Malcolm Tay

Source :

Date: , September 8  and 10, 2005

The Esplanade Theatre Studio

Review : 3 Solos

Padmini Chettur isn’t feeling the love in her native India. Getting almost no support in her homeland, the classically trained dancer has to seek funding for her severe, stripped-down choreography from cultural institutions in Europe, where experimental dance-making has a better chance of thriving. But if you’re more used to the mythic tales of Indian classical dance, you too might find her work a little hard to swallow.

“One of the first and biggest problems,” writes Chettur about India’s traditional arts in her programme notes, “is the fact that the ‘traditional’ role of women is to be beautiful, soft, curvaceous, seductive and not too intelligent.” I think this means she isn’t keen on replicating the exotic femininity cultivated in the heroines of Bharata Natyam, the south Indian dance form that she had learnt from an early age.

This might explain why her 2003 Solo, and Paper Doll – her 2005 creation reworked for its Singapore debut – avoid depicting mythological figures in the throes of spiritual union. Nor do they have the ornamentation, facial gestures, and lavish mime associated with Indian classicism. Instead, everything’s lean and rigorous. Even the cryptic music by Dutch composer Maarten Visser hardly provides a discernible melody, only isolated sounds and vocalisations.

Only the slightest hint of Bharata Natyam’s codified geometry surfaces in Solo, a three-part tribute to the body in states of quiet conflict and harmony. A tree-sturdy Chettur begins by unfolding from a bent-forward stance in careful strokes, unwinding from and returning to a twisted pose until she has advanced upstage. In the second part, she squeezes and extends herself in yogic shapes. The third section sees her marching on the spot, pausing only to angle an arm or a hip sideways.

During this slow and deliberate process, the patterns and pacing vary mildly; she can start a phrase with a different limb or speed up for short bursts of time.
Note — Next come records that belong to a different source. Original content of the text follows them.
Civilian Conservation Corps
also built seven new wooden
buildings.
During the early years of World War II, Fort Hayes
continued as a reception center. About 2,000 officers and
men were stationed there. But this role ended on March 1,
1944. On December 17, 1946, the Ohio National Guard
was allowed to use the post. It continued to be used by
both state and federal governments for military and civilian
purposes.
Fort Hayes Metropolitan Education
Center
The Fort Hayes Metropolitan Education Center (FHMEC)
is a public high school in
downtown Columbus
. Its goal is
Sitting through this sort of cumulative repetition can force you to notice these tiny details. When you’ve been watching the same thing for a while, you long for something different to happen, and when it does, you feel a little better for waiting it out.
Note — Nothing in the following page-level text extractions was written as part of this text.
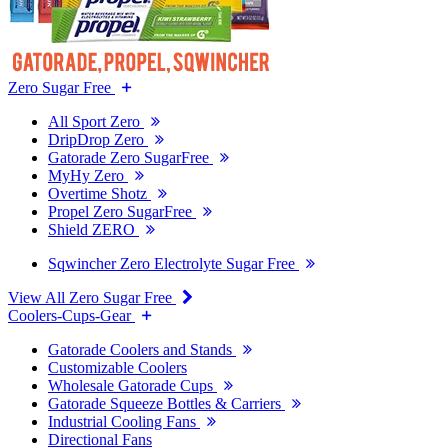
Zero Sugar Free
All Sport Zero
DripDrop Zero
Gatorade Zero SugarFree
MyHy Zero
Overtime Shotz
Propel Zero SugarFree
Shield ZERO
Sqwincher Zero Electrolyte Sugar Free
View All Zero Sugar Free
Coolers-Cups-Gear
Gatorade Coolers and Stands
Customizable Coolers
Wholesale Gatorade Cups
Gatorade Squeeze Bottles & Carriers
Industrial Cooling Fans
Directional Fans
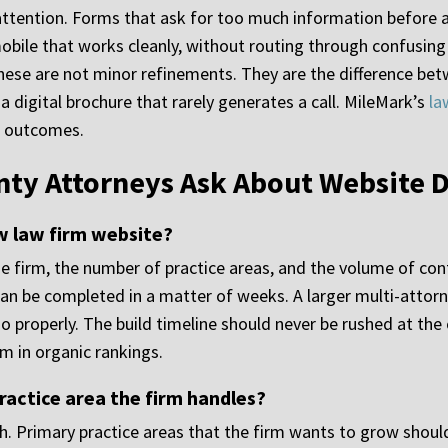
tention. Forms that ask for too much information before a v
 mobile that works cleanly, without routing through confusin
ese are not minor refinements. They are the difference betw
a digital brochure that rarely generates a call. MileMark’s
la
o outcomes.
ty Attorneys Ask About Website 
ew law firm website?
he firm, the number of practice areas, and the volume of co
an be completed in a matter of weeks. A larger multi-attorn
o properly. The build timeline should never be rushed at the 
om in organic rankings.
ractice area the firm handles?
th. Primary practice areas that the firm wants to grow shoul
Long passages of repeated movement also appear in Paper Doll, which premiered as a quintet but was presented on this occasion as a quartet. Here, images of tension and accord arise from the drawn-out encounters between four women. Their measured drill, already in progress when you enter the theatre, segues into a chain of arm-linked bodies, subtly pushing and pulling one another while redistributing their weight over the legs.

Even after venturing into space individually, they occasionally string themselves together again. Two or three join up. In a gradually shifting line dance, each performer cups the tilted head of another in front of her. The various ways in which these four dancers are physically connected become a source of comfort and imperceptible strain; the bonds break before things can come to a head.

Of course, this sort of open-ended, mostly uninflected dancing is an acquired taste. Chettur’s dances don’t read like stories or musical statements, and they throw up more questions than answers. But their ascetic reverie grows on you after a while, showing the body toiling patiently at its unadorned best.